Ingraham: Well, you know, so I went out to visit to do this follow-up story and I was prepared to really not like the place very much. I was expecting kind of a “Hillbilly Elegy” kind of situation, but it was more like Norman Rockwell. It was just an incredible sense of community and warmth, and just social cohesion that just seemed to be missing from my life, which was back in the Baltimore-DC metro area. And so, as I got back from the trip, my wife and I were dealing with all these economic pressures of living in a city: the cost of living, that commute, just the difficulty of doing basic, everyday things. And as we were discussing all these things, I go out on this trip to Red Lake County. I come back saying, “Man, this place is awesome.” And we decided, you know what, let’s give it a shot and see what happens.
Ryssdal: OK, so let’s tick through a couple of things here. Obviously, housing is cheaper in rural Minnesota. You can work, because your job as a data reporter with the Washington Post is portable. You’re not going to have to pay childcare, because it turns out your wife can’t work. I mean, there were some calculations that had to be made here, right?
Ingraham: Yeah, absolutely. And these are the calculations that I imagine pretty much every family does. You know, you’re looking at cost of living, you’re looking at just the crazy costs of childcare versus the amount of money that you would make working outside of the home. You know, we live in a country where, what is it, something like 80% of the population lives in these big metro areas, where people are, on some level, dealing with these exact same issues. Our family, we were at that point where something had to give. We ran the numbers, we said, all right, this is this is what we need.
Ryssdal: I know you’re a data guy, but there is a less quantitative aspect to your life, now, that you write about in this book. And that is the idea of “social capital” and what it has meant to you to be in a small town where everybody knows everybody, and there are support systems that are just innate, they’re just there.
Ingraham: Yeah, absolutely. And that’s one of the big benefits for us of moving to this area. You know, winter in northwest Minnesota is really brutal. It’s basically winter now. The temperature in my house was in the 30s this morning. But I can’t tell you how relieving it is to be able to send our kids outside and just know that they’re going to be okay. The more time we spend out here, the harder it is for us to imagine ever moving back to DC, ever trying to make that DC lifestyle work for us again. That’s really the bottom line for us.
Ryssdal: Last thing, Chris, and then I’ll let you go.

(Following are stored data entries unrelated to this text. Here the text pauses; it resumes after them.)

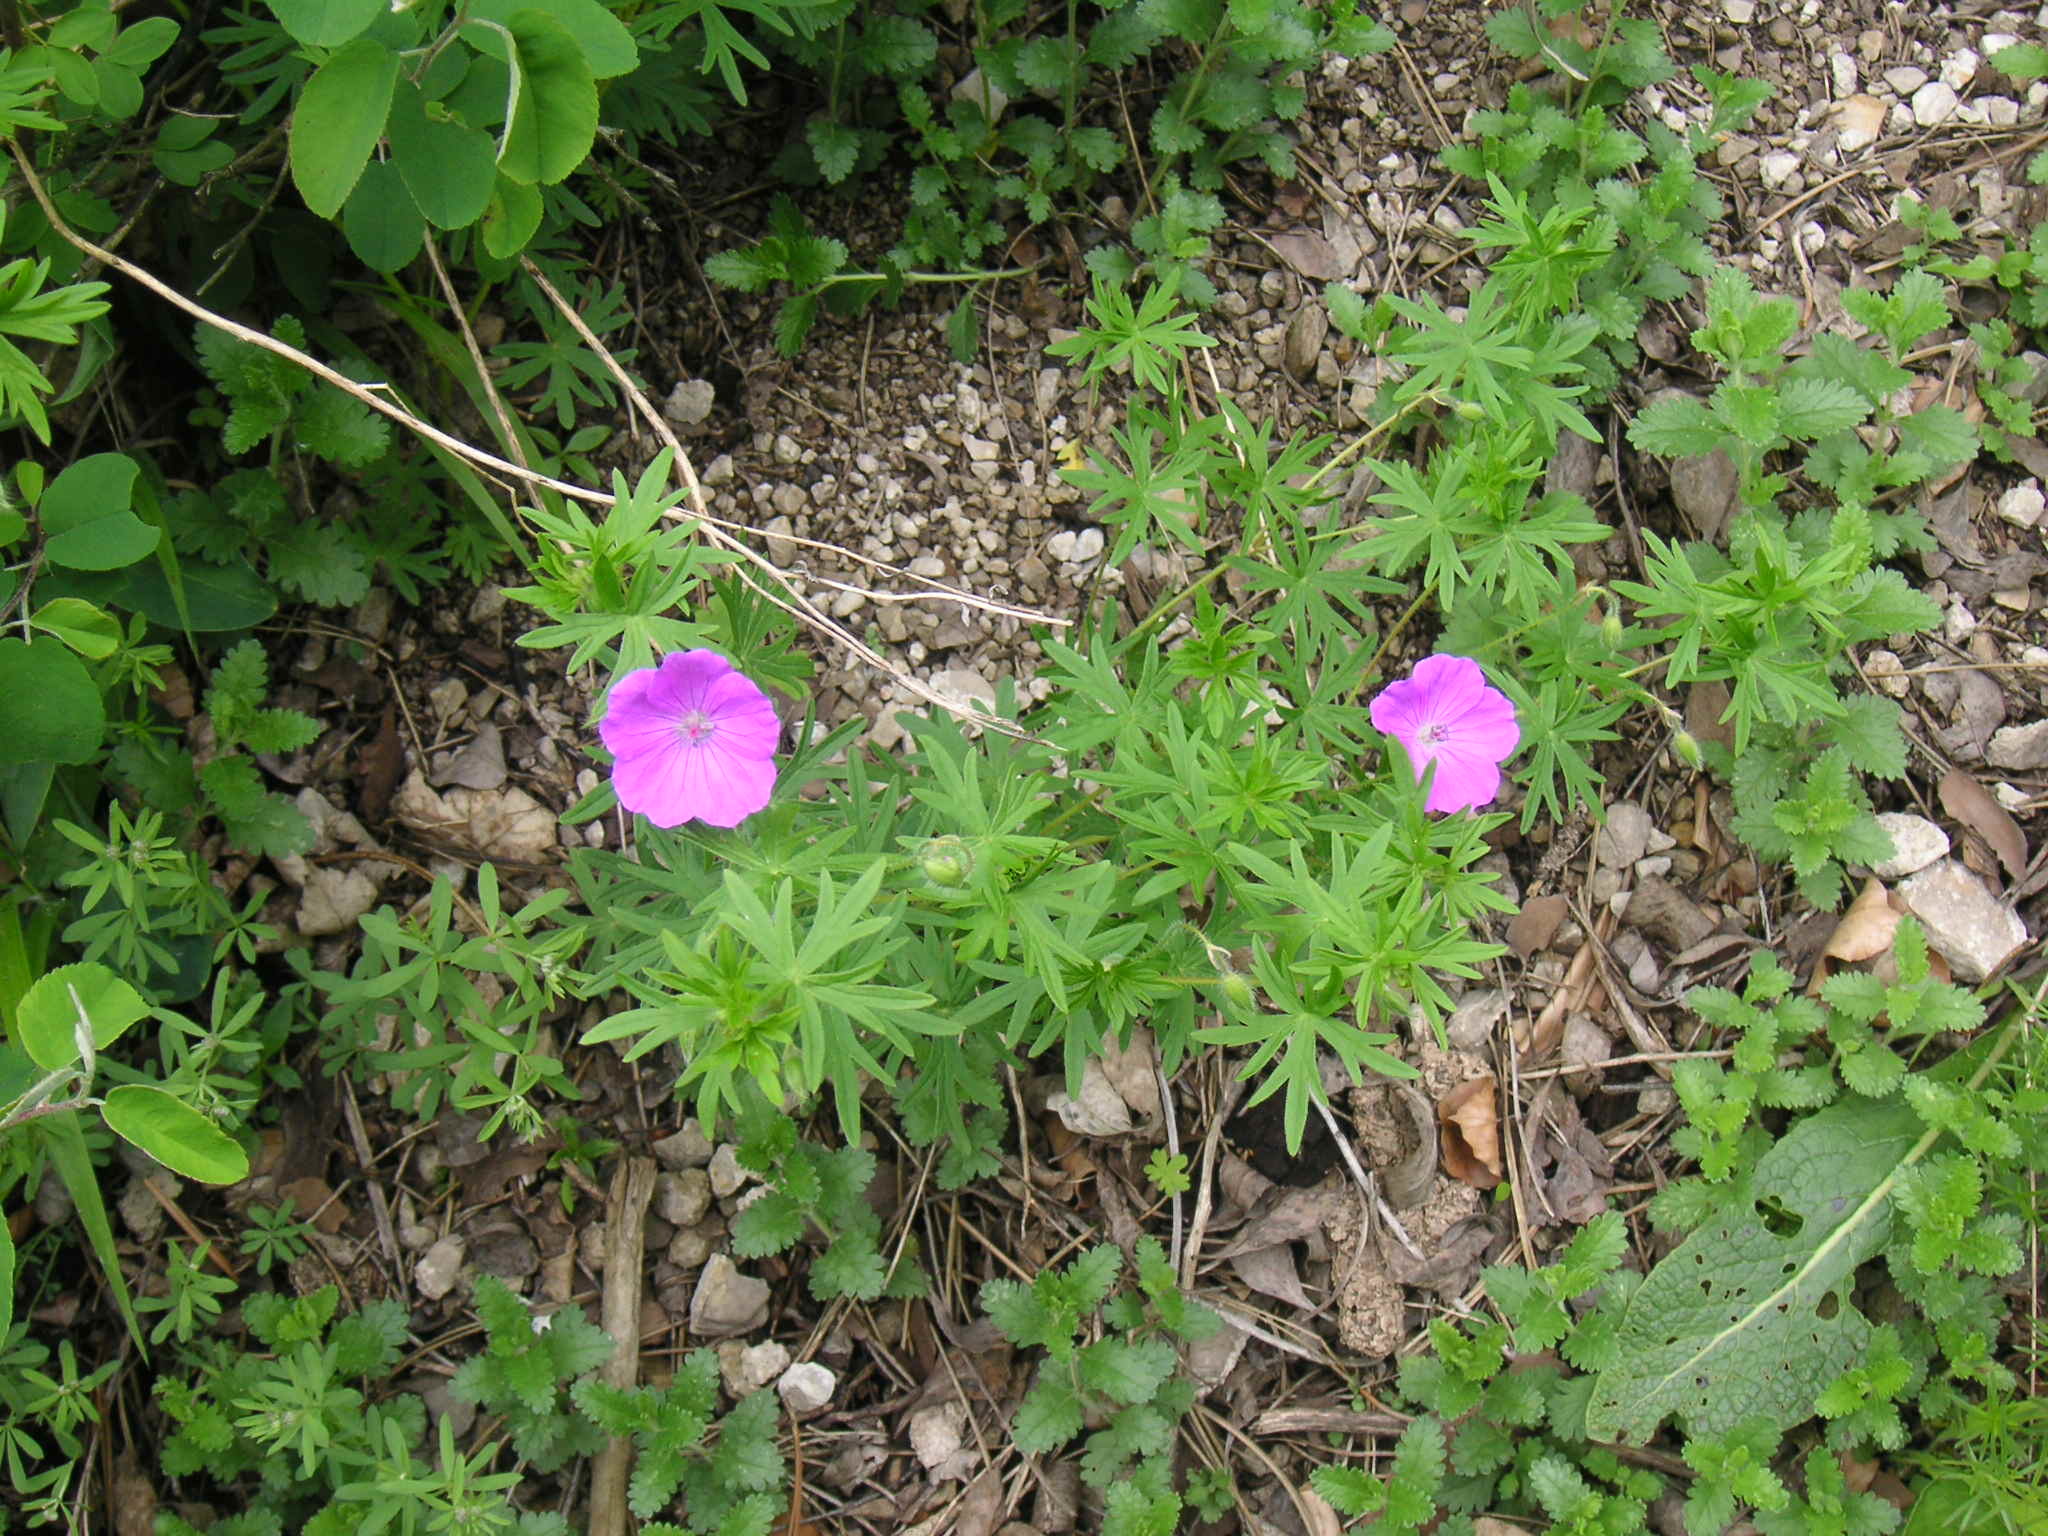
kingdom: Plantae
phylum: Tracheophyta
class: Magnoliopsida
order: Geraniales
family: Geraniaceae
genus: Geranium
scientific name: Geranium sanguineum
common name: Bloody crane's-bill
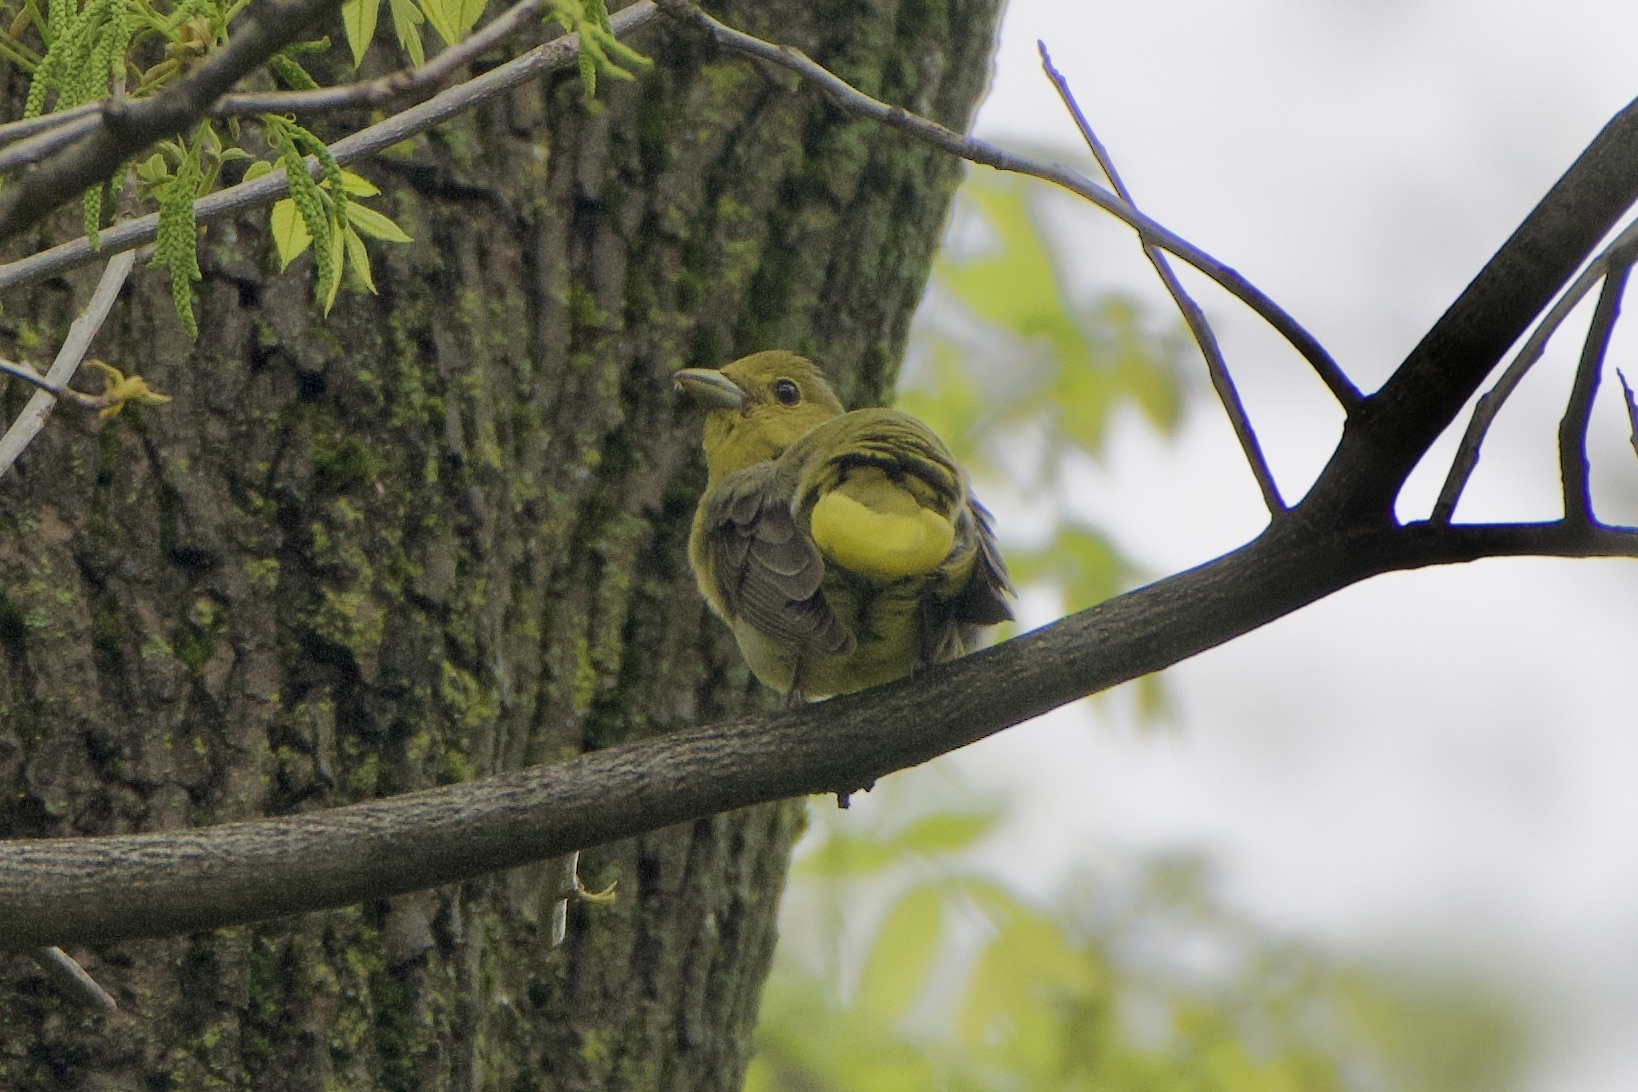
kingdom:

You write in the epilogue, you come clean — you’re a data guy through and through, right? I mean, you got a little chart on the back page of this book talking about, you know, all these data points you came up with, through this book. But you basically then say, you know, what, data sometimes doesn’t tell the whole story, and your subjective experiences in this book kind of prove the lie. Right?
Ingraham: You know, that’s one of the things I’ve been thinking a lot about since we got out here. It’s really driven home to me that there’s just a lot about life and governance and economics that we can’t and we probably shouldn’t be trying to capture just with numbers that we probably shouldn’t try and to be just boiling down to a cell on a spreadsheet. And for a normal person, this is probably an obvious insight. But for me, as a data guy — and, I suspect, for a lot of other reporters who have been trained to look for the hard numbers that you can anchor your ideas to — it’s a real helpful corrective, I think.